Rastede - Martin Kusch kramt in einem Koffer, holt ein unscheinbares Gerät und einen Laptop hervor. In der rundlichen Box steckt viel Technik, per USB wird sie mit dem Rechner verbunden. Auf dem Bildschirm erscheinen Statistiken und Messkurven.
„Sie zeigen die Leistungsfähigkeit und den Stoffwechsel eines Menschen an. Die Werte ermitteln wir mithilfe des Gerätes“, erklärt Kusch. Der 48-Jährige ist seit mehreren Jahren an der technischen Entwicklung beteiligt, zum Einsatz kam sie unter anderem auf der Raumstation ISS.
Bis die Technik marktreif war, hat der 48-Jährige einige Stationen durchlaufen müssen. „Nach meiner Ausbildung zum Maschinenbauer habe ich mich 1996 an der Sporthochschule in Köln beworben“, sagt Kusch. Dann ging alles ganz schnell: Nach dem Studium arbeitete der Sportwissenschaftler am Institut für Physiologie in Köln. „Wir haben gemeinsam mit sieben Unis in Europa den Auftrag bekommen, eine Technologie zu entwickeln, die die Leistungsfähigkeit und den Stoffwechsel von Astronauten ermitteln kann“, sagt Kusch. Anschließend entschloss sich der Rasteder zur Gründung der Firma „Aerolution“, heute ist er Geschäftsführer des Unternehmens, das seinen Sitz in Fürth hat und zurzeit 20 Mitarbeiter beschäftigt.
Inzwischen ist die Technik so ausgereift, dass sie auch in anderen Bereichen genutzt werden kann, etwa in Fitnessstudios, oder bei (professionellen) Sportlern. Anhand der Daten könne ein gezielter Trainings- und Ernährungsplan gestaltet werden, erklärt Kusch. Sein Ziel: „Wir möchten dabei helfen, Folgeerkrankungen durch falsche Ernährung und Bewegungsmangel vorzubeugen.“
Als Grundlage für die Messungen dient der Sauerstoffgehalt im Körper. „Mithilfe dieses Wertes können wir für jede Person den Kalorienverbrauch ermitteln – einmal im Ruhemodus und auch nach Aktivität“, erklärt Kusch.

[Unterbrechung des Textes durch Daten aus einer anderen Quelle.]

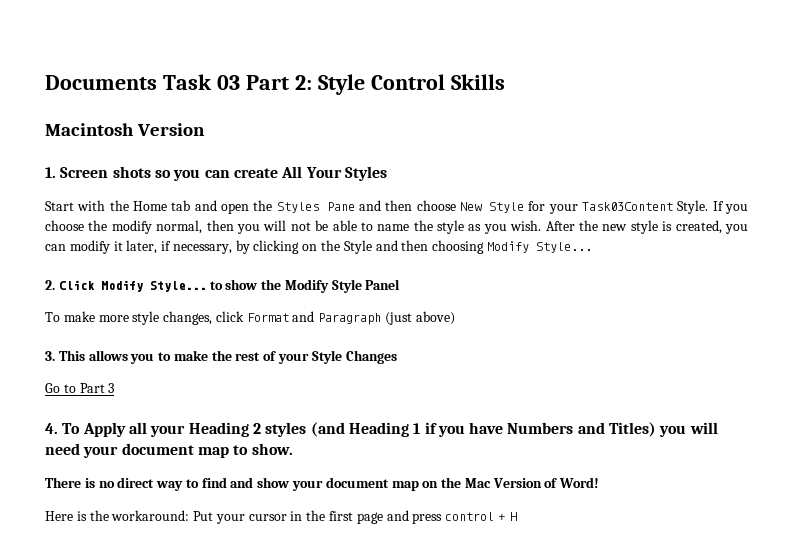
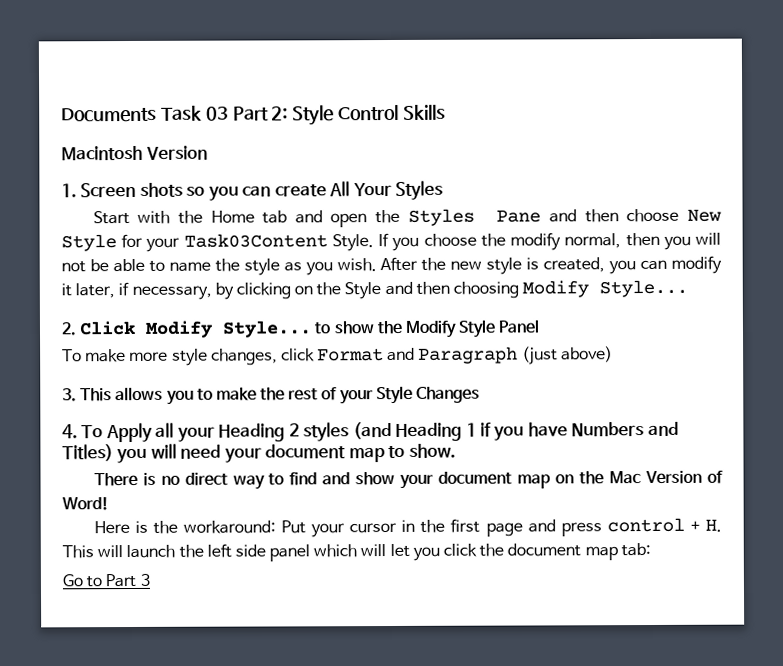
[45,383,115,393] // Go to Part 3 -> (481, 394) none
[509,512,517,521] H -> [705,519,723,532] [62,543,651,562] [62,573,150,588] H. This will launch the left side panel which will let you click the document map tab: // Go to Part 3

„Bis zum Jahr 2010 haben wir die Platinen und Sensoren verkauft, inzwischen bauen wir auch das Endgerät“, erklärt Kusch. Vertrieben werde die Ware international, vor allem in Skandinavien, den Vereinigten Arabischen Emiraten, Rumänien und Japan. Größter Abnehmer sei China mit rund 600 Geräten jährlich. Erst kürzlich hat Kusch beim deutsch-chinesischen Wirtschaftsforum in Berlin einen über fünf Millionen Euro schweren Vertrag abgeschlossen.
Für die Zukunft plant er die Verfeinerung der Auswertungssoftware, die ebenfalls von „Aerolution“ entwickelt wird. „Wir möchten eine App für Smartphones und Tablet-Computer anbieten und damit noch näher an unsere Zielgruppen herankommen“, erklärt Kusch. Außerdem sei eine neue Sensorengeneration geplant, die noch feinere Messungen ermöglichen soll.
Informieren möchte Martin Kusch aber auch ganz klassisch, daher „halte ich regelmäßig Vorträge an Universitäten“.
Um den Kontakt zu Geschäftspartnern zu pflegen, ist der Rasteder viel unterwegs, besucht unter anderem den Firmensitz in Fürth und Geschäftspartner im Ausland.